Judge Hamilton concurred with the opinion on the grounds that, based upon the current state of the record, Notre Dame was not entitled to preliminary injunctive relief. The concurrence reasoned that “an injunction would disrupt the status quo and temporarily cut off contraceptive coverage for hundreds or thousands of women.” According to the concurrence, the merits of the case required further exploration at a trial. The concurrence articulated important differences between Hobby Lobby and the Notre Dame case and reasoned that those distinctions rendered the Hobby Lobby case less than instructive on the breadth of religious freedom for an institution like Notre Dame.
Notably, the concurrence pointed out distinction arising from the “extraordinary feature” of the lawsuit—Notre Dame’s claim that the process of requesting the accommodation itself was a substantial burden on its exercise of religion. Like Judge Posner, Hamilton concluded that the triggering or casual arguments raised by Notre Dame were unpersuasive because the contraceptive coverage provided to students and staff members of Notre Dame were “caused” by federal law and not by any action of the university. The concurrence articulated Notre Dame’s objection not as an objection to the accommodation itself but to the fact that its exemption was coupled with a substitute—specifically, that someone else would provide the coverage. Accordingly, the concurrence reasoned that Notre Dame’s request reached beyond the protections afforded to it by the RFRA.

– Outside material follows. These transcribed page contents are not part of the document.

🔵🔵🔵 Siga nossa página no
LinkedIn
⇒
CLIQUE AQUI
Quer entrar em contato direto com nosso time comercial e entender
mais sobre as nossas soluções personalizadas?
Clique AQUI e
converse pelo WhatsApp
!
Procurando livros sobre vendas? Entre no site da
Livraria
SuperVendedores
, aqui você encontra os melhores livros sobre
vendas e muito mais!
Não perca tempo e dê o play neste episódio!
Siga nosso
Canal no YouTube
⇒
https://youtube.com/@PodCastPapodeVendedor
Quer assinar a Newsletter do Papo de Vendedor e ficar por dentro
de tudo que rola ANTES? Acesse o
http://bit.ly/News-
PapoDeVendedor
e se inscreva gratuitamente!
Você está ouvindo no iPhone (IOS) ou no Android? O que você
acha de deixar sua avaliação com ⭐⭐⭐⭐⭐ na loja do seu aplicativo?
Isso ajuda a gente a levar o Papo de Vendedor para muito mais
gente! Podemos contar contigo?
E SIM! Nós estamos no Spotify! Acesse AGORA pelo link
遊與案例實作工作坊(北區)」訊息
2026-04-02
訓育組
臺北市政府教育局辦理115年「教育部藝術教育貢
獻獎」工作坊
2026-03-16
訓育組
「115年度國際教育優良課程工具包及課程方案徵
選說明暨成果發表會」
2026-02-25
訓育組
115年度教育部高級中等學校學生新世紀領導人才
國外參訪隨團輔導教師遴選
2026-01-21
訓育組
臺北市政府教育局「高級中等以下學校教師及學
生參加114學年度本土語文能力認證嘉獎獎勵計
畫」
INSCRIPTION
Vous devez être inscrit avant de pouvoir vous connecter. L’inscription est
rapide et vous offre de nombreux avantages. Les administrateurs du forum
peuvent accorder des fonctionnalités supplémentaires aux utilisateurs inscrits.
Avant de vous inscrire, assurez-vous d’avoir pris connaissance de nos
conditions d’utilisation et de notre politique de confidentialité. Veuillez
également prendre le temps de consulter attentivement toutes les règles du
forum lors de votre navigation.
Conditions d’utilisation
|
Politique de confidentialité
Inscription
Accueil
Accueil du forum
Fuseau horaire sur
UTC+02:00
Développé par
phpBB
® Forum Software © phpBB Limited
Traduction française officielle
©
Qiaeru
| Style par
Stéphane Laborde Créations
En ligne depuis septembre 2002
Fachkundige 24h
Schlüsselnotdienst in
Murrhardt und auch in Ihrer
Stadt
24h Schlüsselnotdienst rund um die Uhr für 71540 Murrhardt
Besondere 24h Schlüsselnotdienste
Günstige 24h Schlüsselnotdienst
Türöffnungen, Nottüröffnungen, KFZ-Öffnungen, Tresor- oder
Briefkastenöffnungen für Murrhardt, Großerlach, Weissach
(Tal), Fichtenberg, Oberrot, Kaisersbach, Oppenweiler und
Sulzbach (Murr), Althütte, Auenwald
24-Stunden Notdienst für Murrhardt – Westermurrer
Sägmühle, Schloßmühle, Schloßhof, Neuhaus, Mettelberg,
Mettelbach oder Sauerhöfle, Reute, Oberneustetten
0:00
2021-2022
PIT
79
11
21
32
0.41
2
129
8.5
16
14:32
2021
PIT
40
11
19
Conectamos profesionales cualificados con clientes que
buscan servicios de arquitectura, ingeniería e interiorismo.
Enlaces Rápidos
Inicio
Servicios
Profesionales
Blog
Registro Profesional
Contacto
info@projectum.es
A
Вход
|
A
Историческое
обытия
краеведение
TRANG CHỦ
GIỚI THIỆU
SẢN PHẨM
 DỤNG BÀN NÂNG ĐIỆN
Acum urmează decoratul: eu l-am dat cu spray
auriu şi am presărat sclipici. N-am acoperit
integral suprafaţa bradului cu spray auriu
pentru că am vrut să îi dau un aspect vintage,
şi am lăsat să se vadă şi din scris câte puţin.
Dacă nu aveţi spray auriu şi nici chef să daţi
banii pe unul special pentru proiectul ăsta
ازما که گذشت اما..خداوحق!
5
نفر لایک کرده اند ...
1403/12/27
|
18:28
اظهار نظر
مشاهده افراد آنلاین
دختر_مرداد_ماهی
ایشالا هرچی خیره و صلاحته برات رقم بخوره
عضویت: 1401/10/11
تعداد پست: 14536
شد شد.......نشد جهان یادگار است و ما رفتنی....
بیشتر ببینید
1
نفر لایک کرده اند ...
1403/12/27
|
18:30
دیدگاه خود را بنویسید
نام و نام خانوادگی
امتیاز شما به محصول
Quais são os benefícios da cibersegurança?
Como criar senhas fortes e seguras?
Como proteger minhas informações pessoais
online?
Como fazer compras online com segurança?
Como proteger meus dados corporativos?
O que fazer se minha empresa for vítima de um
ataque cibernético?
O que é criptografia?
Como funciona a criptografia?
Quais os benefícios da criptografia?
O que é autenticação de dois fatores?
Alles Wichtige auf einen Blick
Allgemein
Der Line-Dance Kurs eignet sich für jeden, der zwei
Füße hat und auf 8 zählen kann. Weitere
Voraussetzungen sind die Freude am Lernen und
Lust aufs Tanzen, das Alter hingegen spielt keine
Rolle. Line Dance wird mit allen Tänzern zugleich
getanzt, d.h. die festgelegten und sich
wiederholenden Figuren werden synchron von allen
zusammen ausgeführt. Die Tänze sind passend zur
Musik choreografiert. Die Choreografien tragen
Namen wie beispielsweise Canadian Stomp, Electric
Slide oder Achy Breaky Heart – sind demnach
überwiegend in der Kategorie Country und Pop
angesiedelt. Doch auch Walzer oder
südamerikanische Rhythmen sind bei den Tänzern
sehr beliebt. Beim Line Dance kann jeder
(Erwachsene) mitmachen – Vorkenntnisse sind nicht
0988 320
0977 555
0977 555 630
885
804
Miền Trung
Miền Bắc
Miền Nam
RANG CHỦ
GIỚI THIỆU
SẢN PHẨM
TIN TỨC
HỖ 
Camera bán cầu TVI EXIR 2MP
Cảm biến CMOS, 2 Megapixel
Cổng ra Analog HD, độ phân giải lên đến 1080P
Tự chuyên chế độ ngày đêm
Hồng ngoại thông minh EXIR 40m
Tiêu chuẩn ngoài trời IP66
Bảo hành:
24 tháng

Judge Flaum dissented on the grounds that the contraceptive mandate forced Notre Dame to act as a conduit for the provision of cost-free contraception, which made Notre Dame complicit in something that the university saw as a violation of its religious beliefs. The dissent reasoned that Notre Dame articulated a substantial burden for purposes of the RFRA because of its position as a self-insurer (through its contract with Meritain) and as an insurance broker (through its contract with Aetna). Although the accommodation removed the university’s obligation to pay for contraceptives, the dissent concluded that the ACA nevertheless obligated Notre Dame to occupy a “facilitator’s role” regarding the provision of contraception. Judge Flaum held that the Hobby Lobby decision required a different burden than the one applied by the court. The dissent reasoned that the RFRA analysis should have asked “whether the means by which the government is attempting to advance its compelling interest is the least burdensome on Notre Dame’s religious beliefs.”